As in The Caves of Steel, New York is used here as the ideal City (in the Platonic sense, not the “I’d want to live there” sense). Life in this New York is miserable and crowded, with none of the amenities of far-future technology: “There was nothing to do, no place to go, the city pressed in around him and every square foot of it was like this, filled with people, children, noise, heat.”
Also similar to The Caves of Steel, Make Room!x2 (sort of) revolves around a murder.
Detective Andy Rusch is barely scraping by, sharing a small apartment with his elderly roommate, Sol, who has lived long enough to know just what he’s missing. Andy, like the rest of the cops, is overworked, and underpaid. Most crimes go unsolved because the police don’t have the time to follow up on them, but when Big Mike O’Brien is killed, political pressure is applied to make sure this case is solved.
Possible spoilers from here on out. You have been warned.
While Make Room! Make Room! is an interesting, if very depressing, look at the perils of overpopulation, it’s a bit disjointed as far as the story goes. It’s a murder mystery but not really, as the focus is only intermittently on Andy solving the crime. Instead the story jumps around from Andy to street rat Billy Chung to O’Brien’s ex-moll Shirl Greene, and to Sol, Andy’s roommate, never sticking to one point of view to any satisfying conclusion.
The characters are there to provide a look at life in New York City, and that life is horrible unless you’re into organized crime or politics (between which there is a very thin line if there is one at all). Each character has bleak, wandering story in which they are barely in control of their own existence, impotent in their endeavors, enjoying only meager and temporary successes.
No matter how well Andy does his job, he only gets crap from his boss, more assignments, and in trouble with Shirl. Shirl, for her part, is more than willing to live in poverty with Andy, but he is so caught up in his job that he ignores her to the point she must abandon him. Billy Chung resorts to crime to improve his life, ends up murdering Big Mike and fleeing without any valuables, and wanders around for the rest of the story until he dies resisting arrest. And Sol is fine until he gets fed up enough to march in protest and ends up breaking his hip and passing away for lack of proper medical care.
While this all adds to the feeling of dread and uselessness that underpins the story, which I’m sure is the point, the story is tough to read. It ends with Andy bumped back down to beat cop, completely unfairly, and the population only growing, growing, growing.
Towards the end of the book, Andy’s roommate Sol gives a long speech about overpopulation, religion, and the lack of political will to fix the world’s problems. It’s a bit heavy-handed, but the damnable thing is that it is as true today as it was when Harrison wrote the book. We might have passed by 1999 without a problem, but there’s no indication that we’re not simply kicking the world of Make Room!

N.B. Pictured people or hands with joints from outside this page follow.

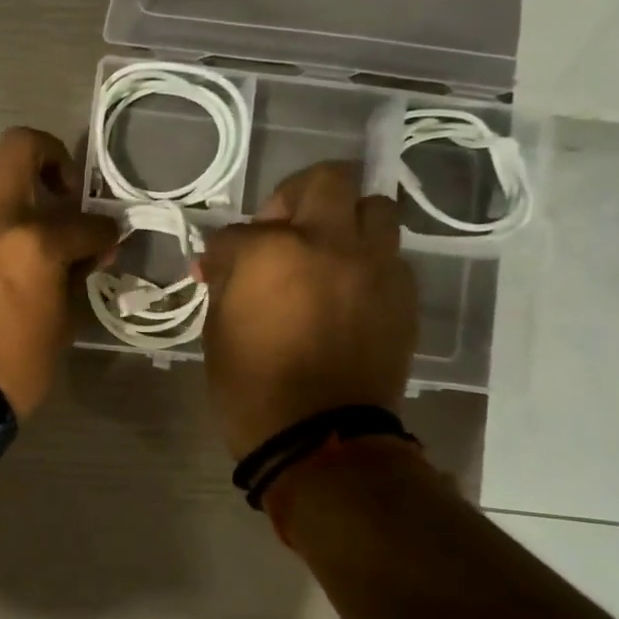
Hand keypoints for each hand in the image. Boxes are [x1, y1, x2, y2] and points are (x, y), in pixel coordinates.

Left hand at [0, 129, 119, 418]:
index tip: (105, 239)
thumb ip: (72, 276)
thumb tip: (84, 251)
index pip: (85, 224)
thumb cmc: (9, 368)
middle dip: (50, 156)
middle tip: (55, 184)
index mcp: (35, 245)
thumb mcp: (59, 326)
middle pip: (22, 144)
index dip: (103, 233)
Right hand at [199, 162, 417, 459]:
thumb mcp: (218, 329)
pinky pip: (389, 256)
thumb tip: (224, 264)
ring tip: (326, 252)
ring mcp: (375, 267)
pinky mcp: (402, 295)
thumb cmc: (252, 387)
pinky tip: (346, 291)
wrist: (320, 438)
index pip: (239, 231)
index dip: (221, 251)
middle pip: (327, 180)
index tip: (215, 269)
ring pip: (374, 207)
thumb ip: (226, 282)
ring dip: (345, 220)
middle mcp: (332, 244)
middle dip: (297, 195)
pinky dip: (366, 261)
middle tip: (281, 228)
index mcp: (273, 252)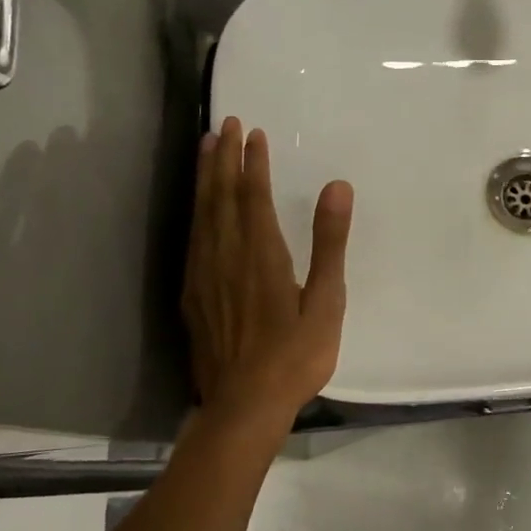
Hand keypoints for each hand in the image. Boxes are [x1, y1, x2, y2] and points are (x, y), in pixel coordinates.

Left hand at [184, 118, 352, 422]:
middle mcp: (226, 256)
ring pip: (201, 214)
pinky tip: (198, 208)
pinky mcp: (193, 295)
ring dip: (204, 178)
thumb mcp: (327, 301)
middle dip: (223, 157)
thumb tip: (337, 187)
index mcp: (262, 254)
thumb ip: (330, 242)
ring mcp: (204, 276)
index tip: (254, 132)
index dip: (253, 162)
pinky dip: (195, 212)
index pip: (253, 195)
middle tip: (225, 124)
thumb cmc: (295, 356)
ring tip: (205, 148)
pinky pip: (192, 239)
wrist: (244, 406)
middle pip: (221, 196)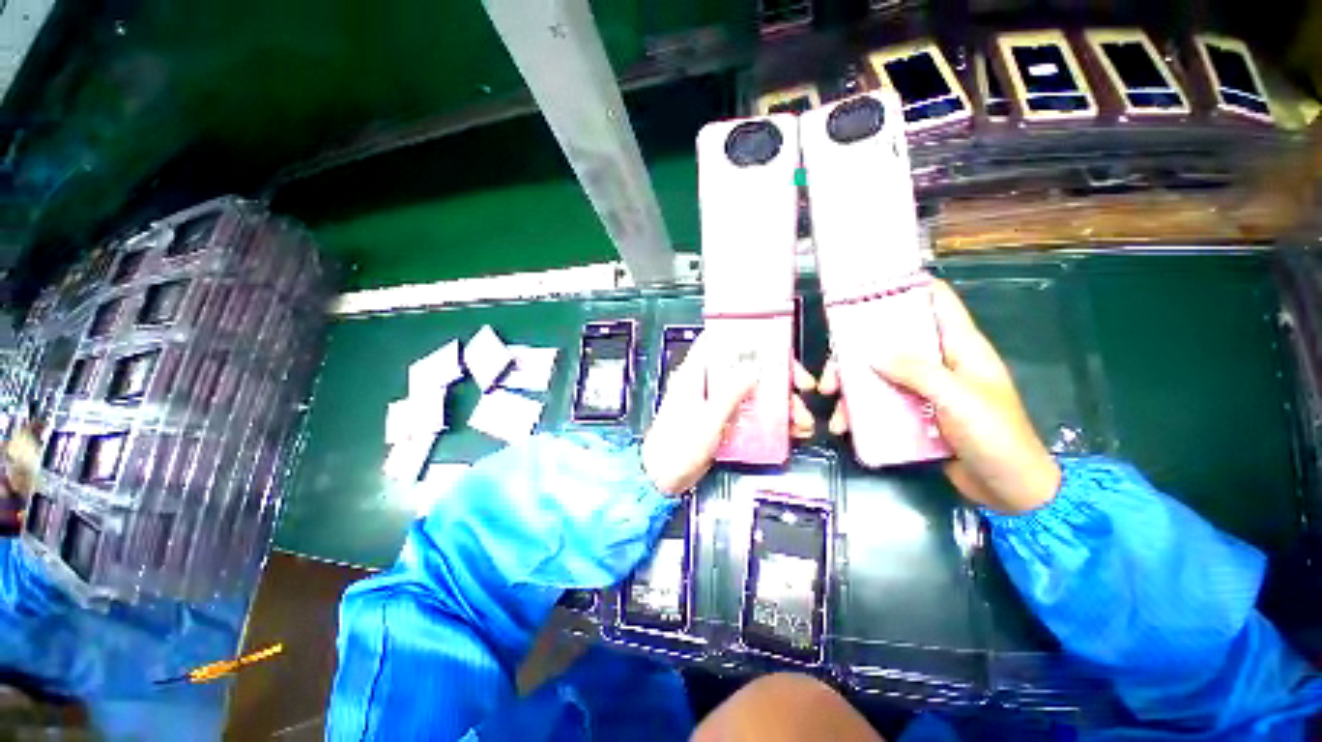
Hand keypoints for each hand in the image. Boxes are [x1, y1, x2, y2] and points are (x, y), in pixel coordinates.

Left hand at [642, 333, 816, 495]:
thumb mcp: (708, 418)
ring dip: (777, 403)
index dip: (744, 338)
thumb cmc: (679, 446)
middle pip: (744, 368)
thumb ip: (730, 393)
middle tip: (800, 386)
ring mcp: (714, 403)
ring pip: (751, 392)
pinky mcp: (721, 421)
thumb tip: (754, 369)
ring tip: (800, 419)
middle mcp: (705, 384)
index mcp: (694, 374)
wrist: (662, 478)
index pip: (718, 342)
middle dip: (775, 376)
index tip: (773, 344)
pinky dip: (768, 419)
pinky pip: (748, 413)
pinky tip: (789, 431)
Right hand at [819, 280, 1060, 513]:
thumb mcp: (957, 399)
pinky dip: (860, 410)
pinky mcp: (915, 412)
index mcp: (961, 347)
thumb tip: (871, 352)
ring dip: (852, 386)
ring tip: (833, 404)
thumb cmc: (995, 438)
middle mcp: (940, 362)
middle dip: (857, 351)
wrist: (1009, 491)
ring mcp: (925, 388)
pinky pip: (880, 401)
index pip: (936, 302)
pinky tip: (845, 425)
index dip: (907, 289)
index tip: (868, 290)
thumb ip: (917, 371)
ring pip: (879, 373)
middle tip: (832, 372)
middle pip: (893, 341)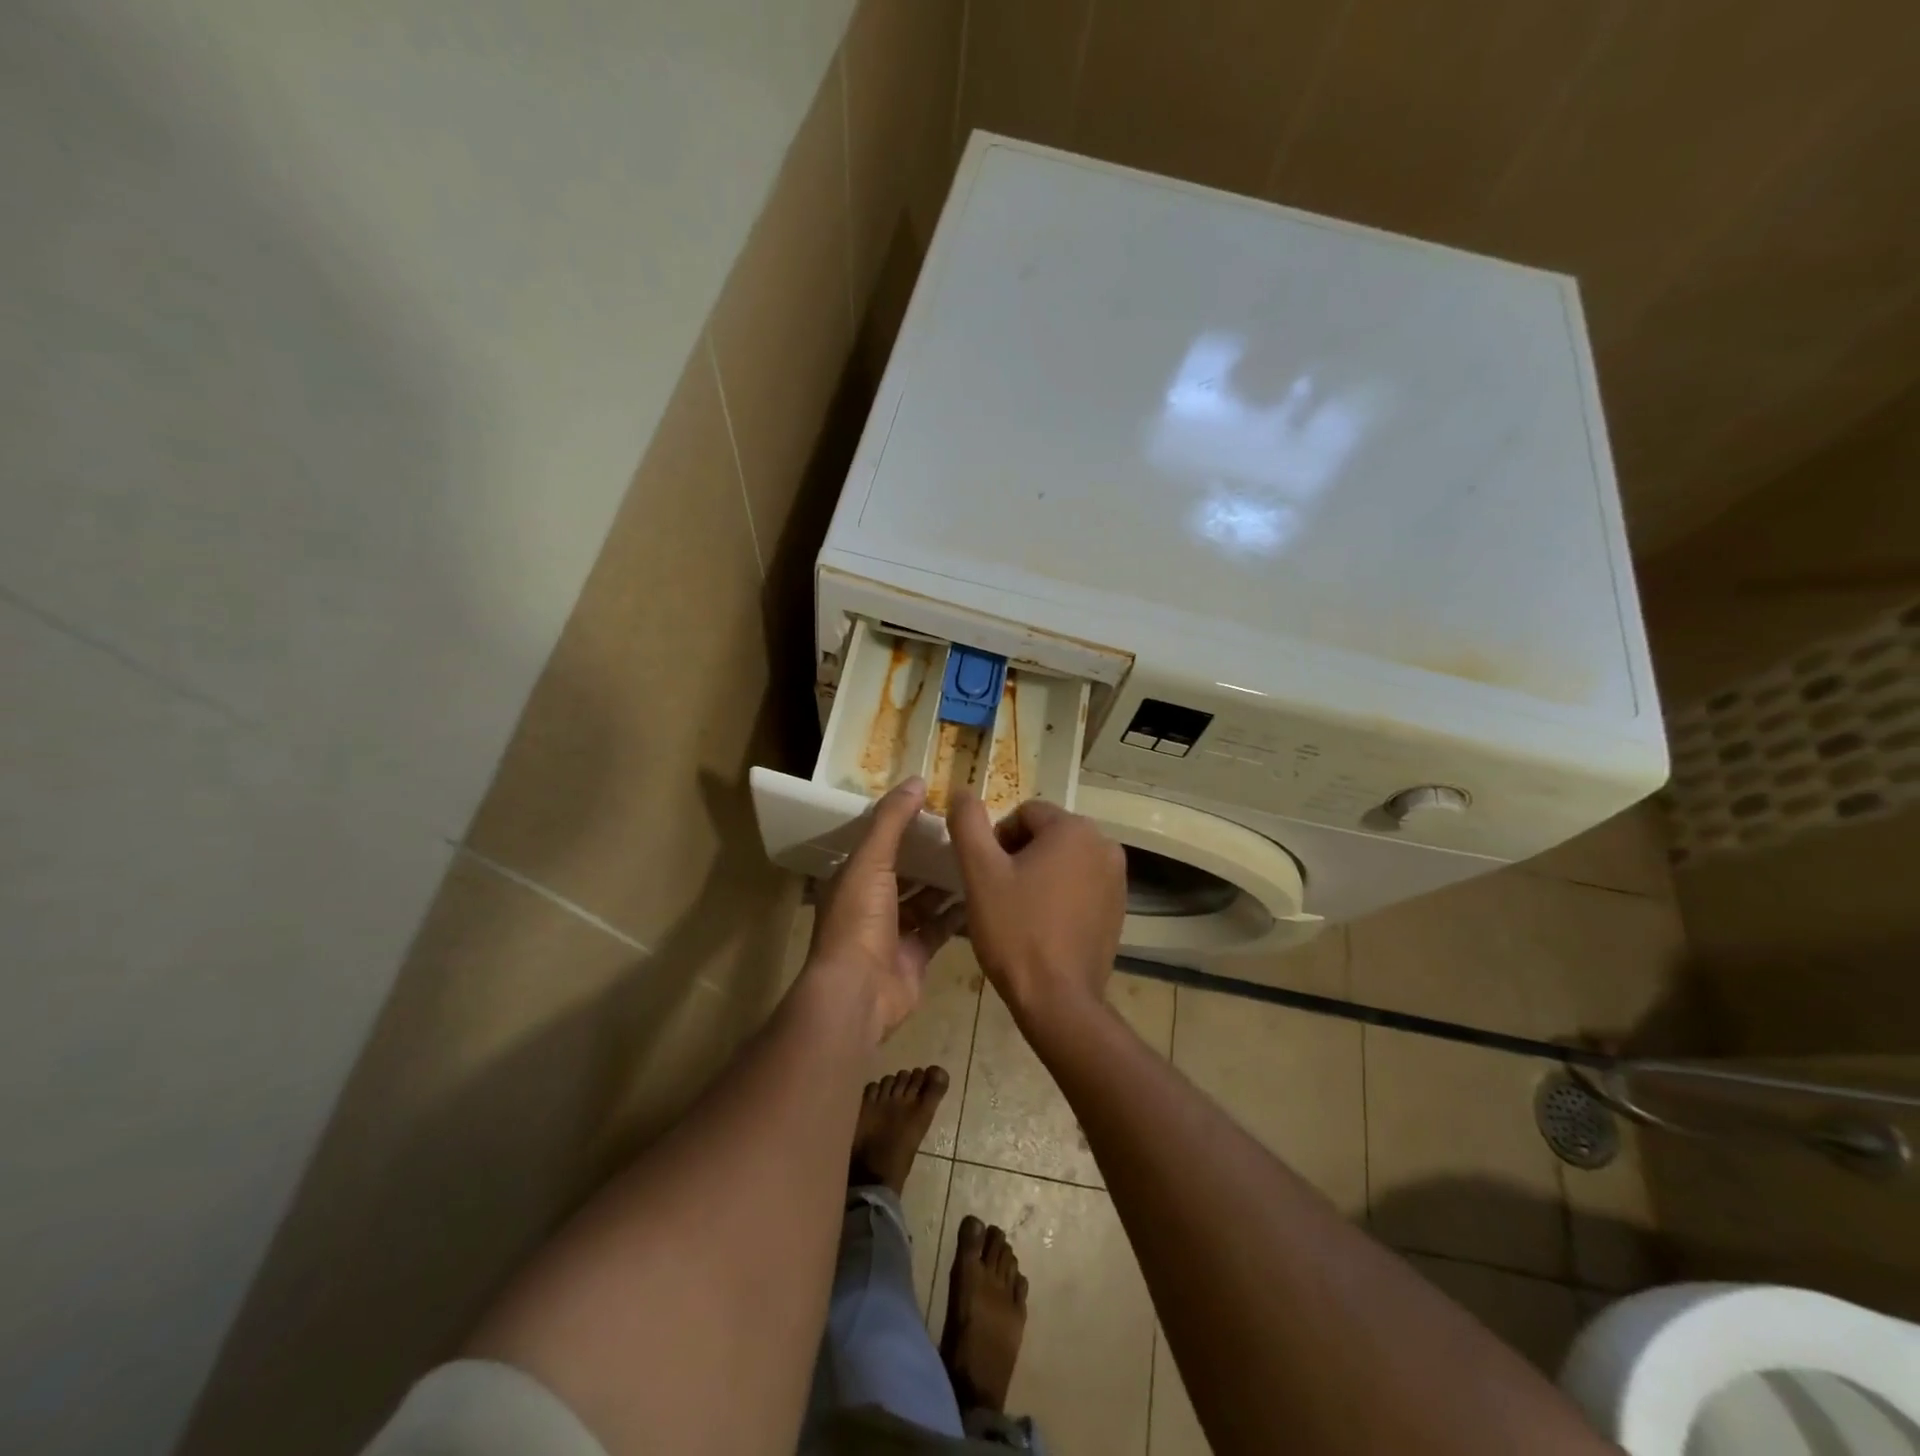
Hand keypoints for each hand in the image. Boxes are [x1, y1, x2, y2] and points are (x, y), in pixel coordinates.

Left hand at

Make Room! down the road a bit. 2050? 2099? Who knows.
It’s a classic book, and it definitely informs the history of my far-future Earth in The Only City Left, but having read it twice now, I think it’s one I will retire from my re-read list. I can watch the news to be this depressed, but for my fiction I’d prefer a little more adventure to go with my social commentary.
Note: Although the movie Soylent Green is based on Make Room! Make Room!, there is no plot in the book about people being turned into food. Soylent steaks are mentioned but they’re only fake steaks made of soybeans and lentils.